According to the laws of physics if a bumble bee was the size of an elephant, it should, in theory, not be able to fly*.

*a common misconception. Actually urban myth. Like me tazering myself.

:-k :-s :lol: :lol: :lol:

although if an elephant was the size of a bumble bee it would be able to fly - but what would it flap?

Samurai 02-03-06 12:40 PM

Quote:

Originally Posted by Balky001
Quote:

Originally Posted by Cloggsy
Quote:

Originally Posted by Scoobs
Quote:

Originally Posted by K
Gram for gram, a Bumble Bee is 150 times stronger than an Elephant

According to the laws of physics if a bumble bee was the size of an elephant, it should, in theory, not be able to fly*.

*a common misconception. Actually urban myth. Like me tazering myself.

:-k :-s :lol: :lol: :lol:

although if an elephant was the size of a bumble bee it would be able to fly - but what would it flap?

wether it could fly or not isn't a question, the fact it is as strong as an elephant is.

:-k

Stingo 02-03-06 01:30 PM

Quote:

Originally Posted by K
The word "queuing" is the only word in the English language to have five consecutive vowels.

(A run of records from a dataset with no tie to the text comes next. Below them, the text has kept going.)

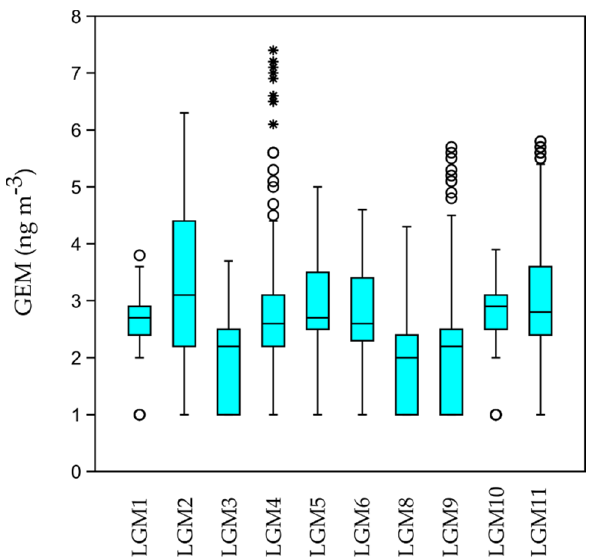
Figure 2. Boxplots of GEM measured in the investigated sites.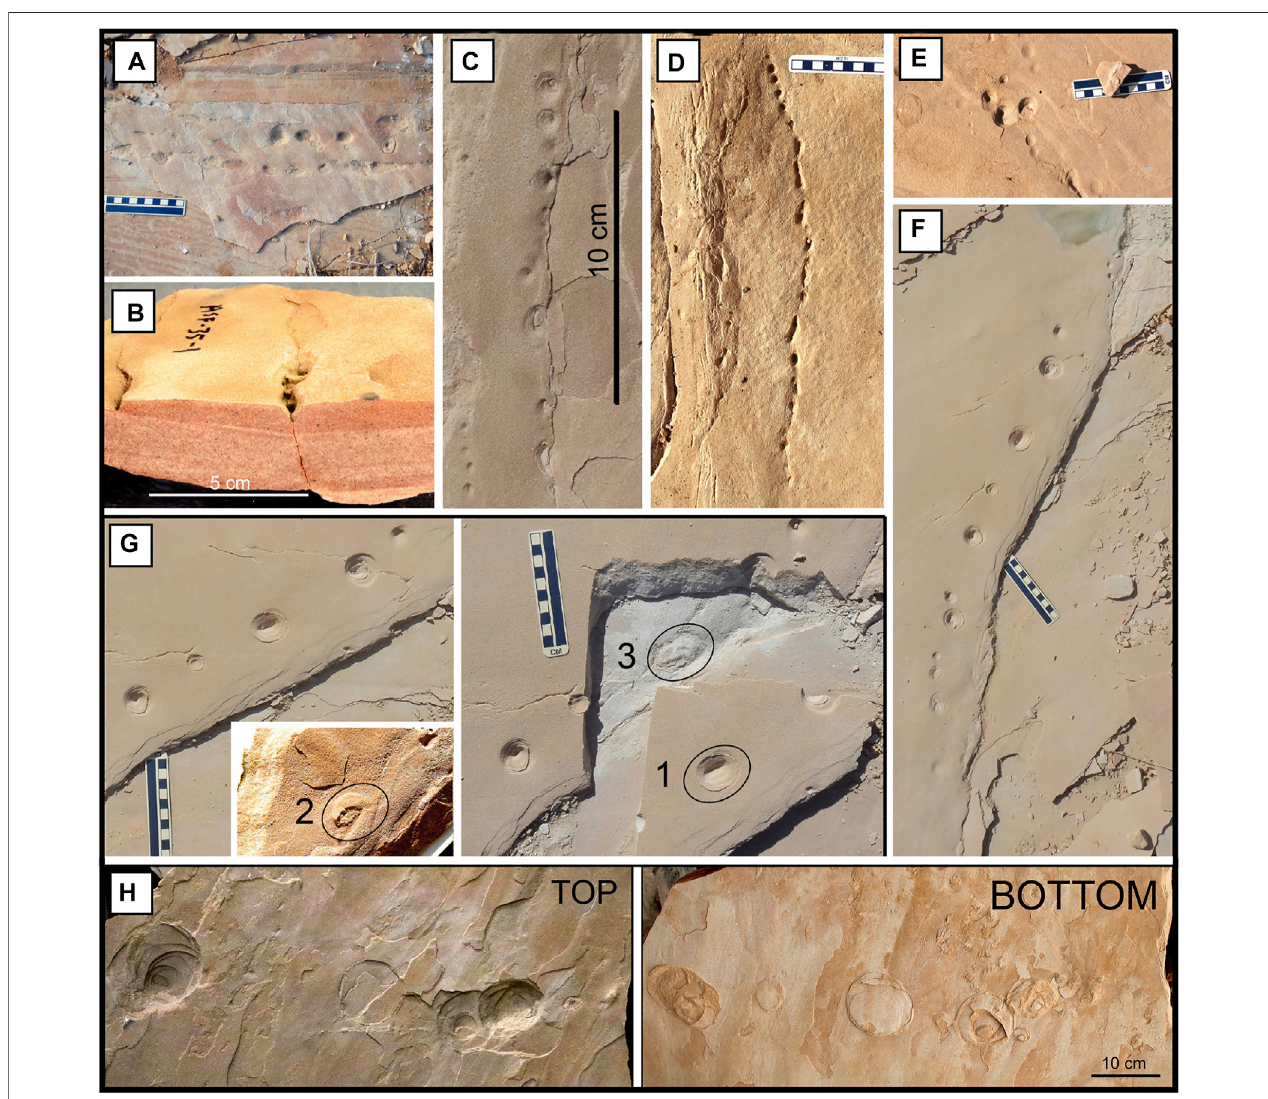
FIGURE11| ConicalpitsassociatedwithSSDSs. (A) Oneoftwogroupsofpitsseenonaboundingsurface.Allothers (C – G) occurwithinornearSSDSsoncross- bedding planes. (B) A cross-section through a row of pits, with a localized crack leading vertically up to the pits. (F,G) These two photos are views of one group of pits, and show thesuccessive surfaces which arepart ofthesame structure.The planviewofonepithas beencircledand annotated witha “ 1. ” The same pitisvisibleon the bottom ofa broken piece from that same bed, 2) and even continues into the underlying layer 3). (H) Structures similar tothe above pits, but much larger. The right photograph has been re fl ected, horizontally, to facilitate comparison of the two sides of the slab, which is 5 cm thick. Cross-beds are dipping toward the bottom of the photos. Scale bars are in cm.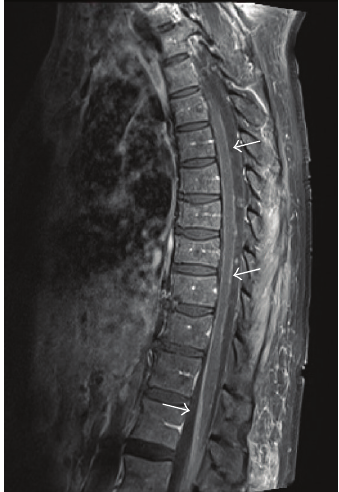
Figure 3: Sagittal T 1 postcontrast fat-suppressed image of the thoracic spine: linear leptomeningeal enhancement of the thoracic spinal cord and cauda equina nerve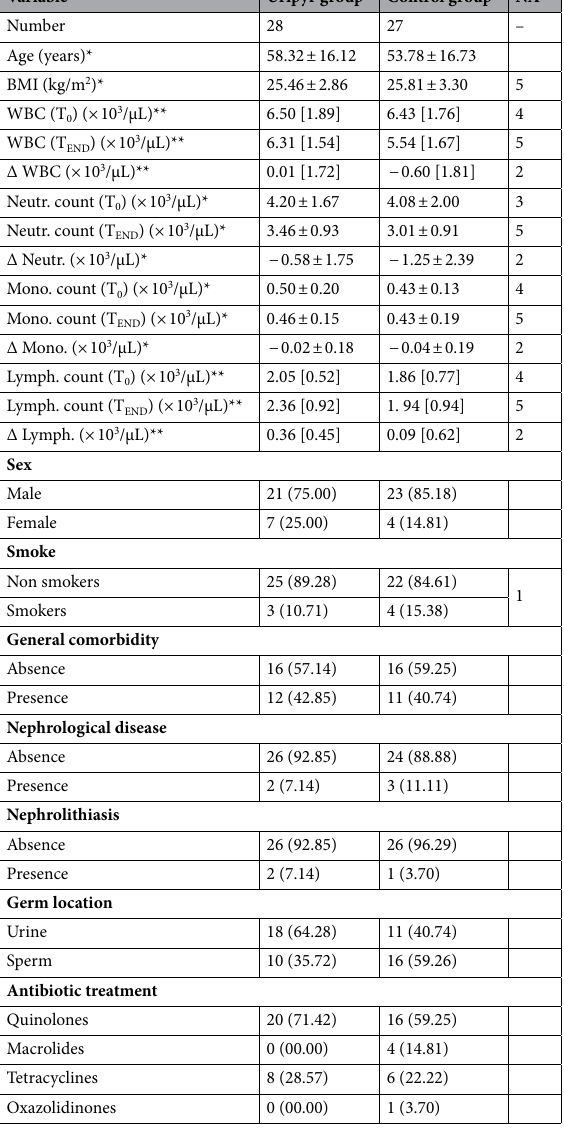
Table 1. Demographic and clinical features of the enrolled patients. Values are expressed as mean ± Standard Deviation or median [IQR] respectively for normal (*) and non-normal (**) distributed numeric variables, and with n (%) for categorical ones. Each item was compared among the 2 groups using t-test or Mann– Whitney’s U test for quantitative variable and Pearson χ 2 test for categorical ones. A level of significance of P < 0.05 (two-sided) was used to compare Uripyr and control group. NA number of patients for which the corresponding data were not available, BMI Body Mass Index, WBC (T 0 ) white blood cells count at baseline (T 0 ), WBC (T END ) WBCs count at the end of treatment (T END ), Δ WBC differential count of WBCs (T END − T 0 ), Neutr. (T monocytes count at the end of treatment (T END ), Δ Mono. differential count of monocytes (T END − T 0 ), Lymph.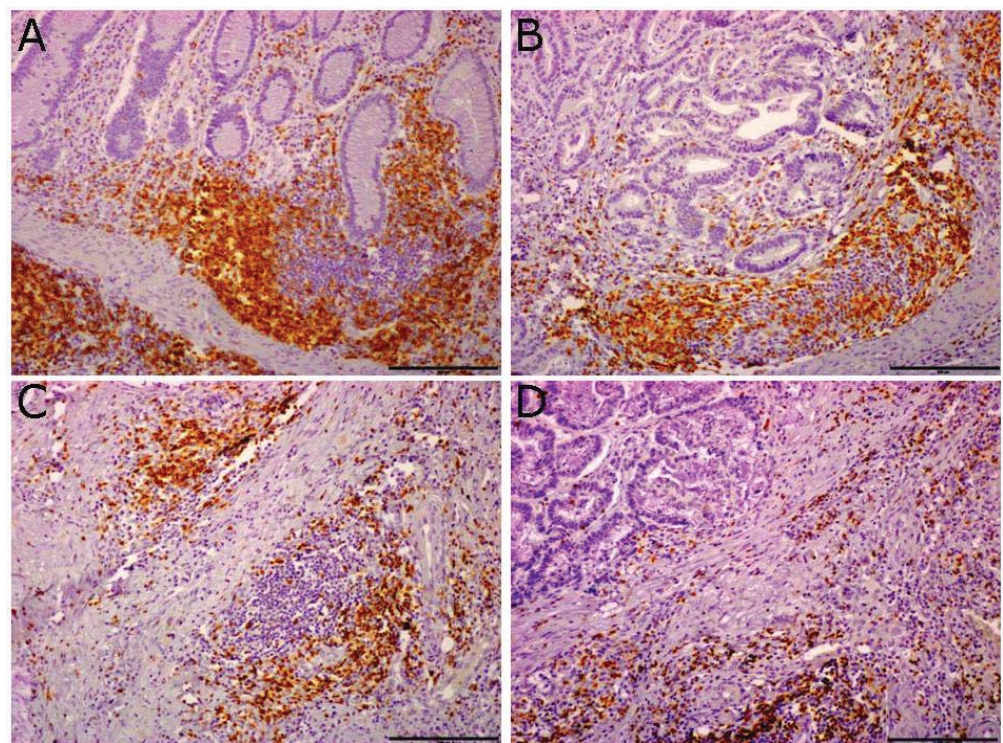
Figure 1. Tertiary lymphoid tissue in sections of human colo-rectal tumors. Immunohistochemistry with an anti-CD3 + antibody allows identification of lymphoid tissue in human colon mucosa. Lymphoid tissue is present in normal mucosa, at the bottom of the crypts ( A ) and in tumor sections, both adjacent to tumor nests ( B ) and in tumor-associated stromal tissue ( C ); CD3 + T lymphocytes scattered in the tissue are shown in ( D ). Scale bar = 200 μ m.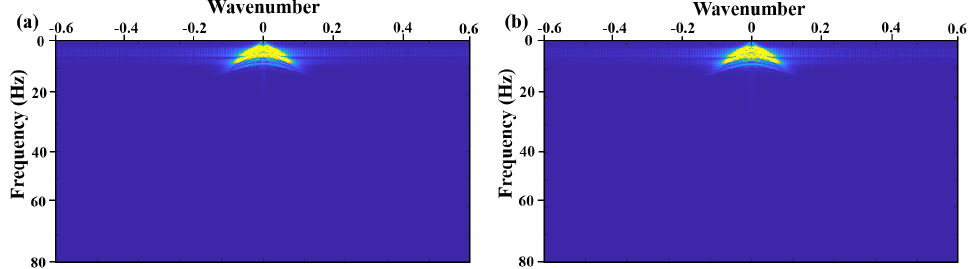
Figure 10. The ( a ) f-k spectra of the data in Figure 8a; ( b ) f-k spectra of the data in Figure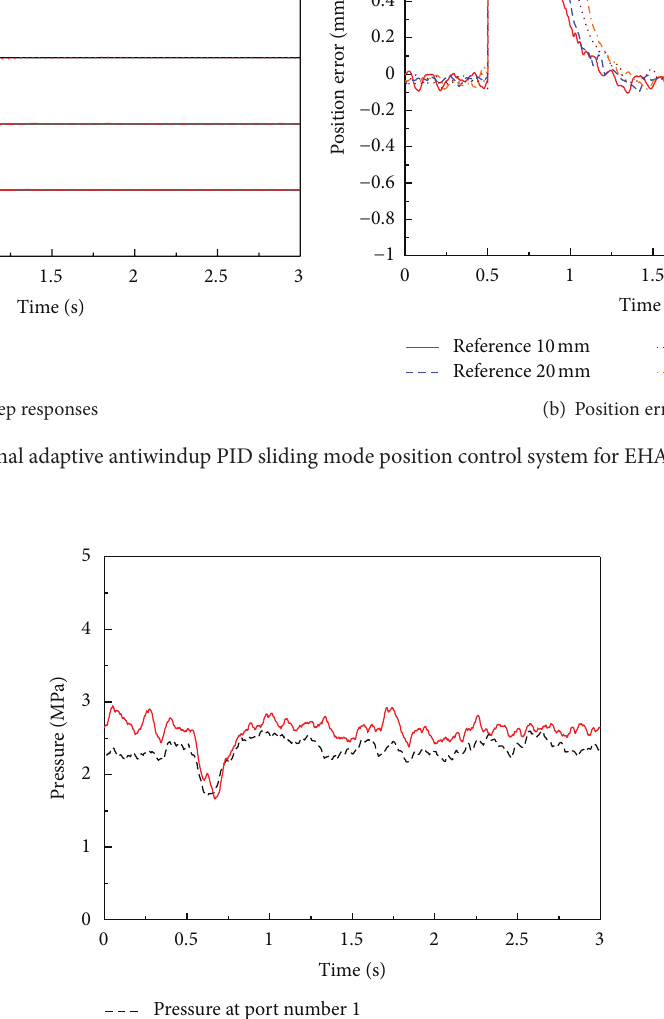
sliding mode control system. As shown in Figure 14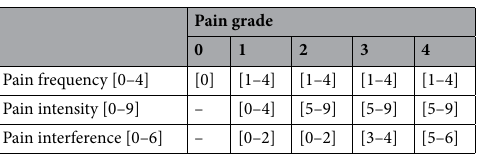
Table 1. Operationalization of the chronic pain grade scale in the current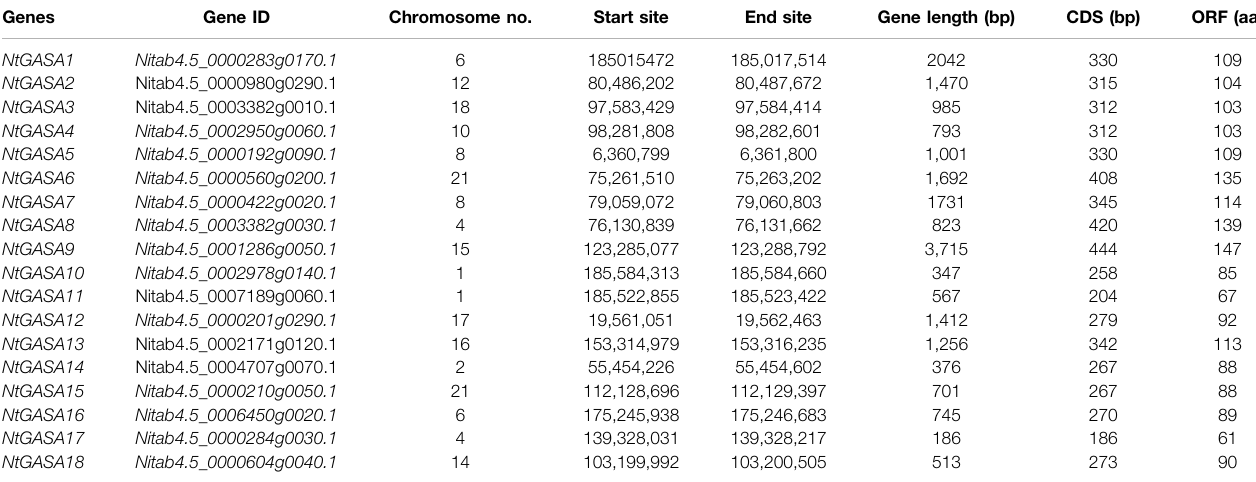
The Gene ID were modi fi ed with regular form.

Erm...u...e...u...i....hmmm, why does the number 4 spring to mind?

:-k :lol:

wyrdness 02-03-06 01:35 PM

Quote:

Originally Posted by Stingo
Quote:

Originally Posted by K
The word "queuing" is the only word in the English language to have five consecutive vowels.

Erm...u...e...u...i....hmmm, why does the number 4 spring to mind?

:-k :lol:

Euouae has six consecutive vowels and, yes, it is a real word.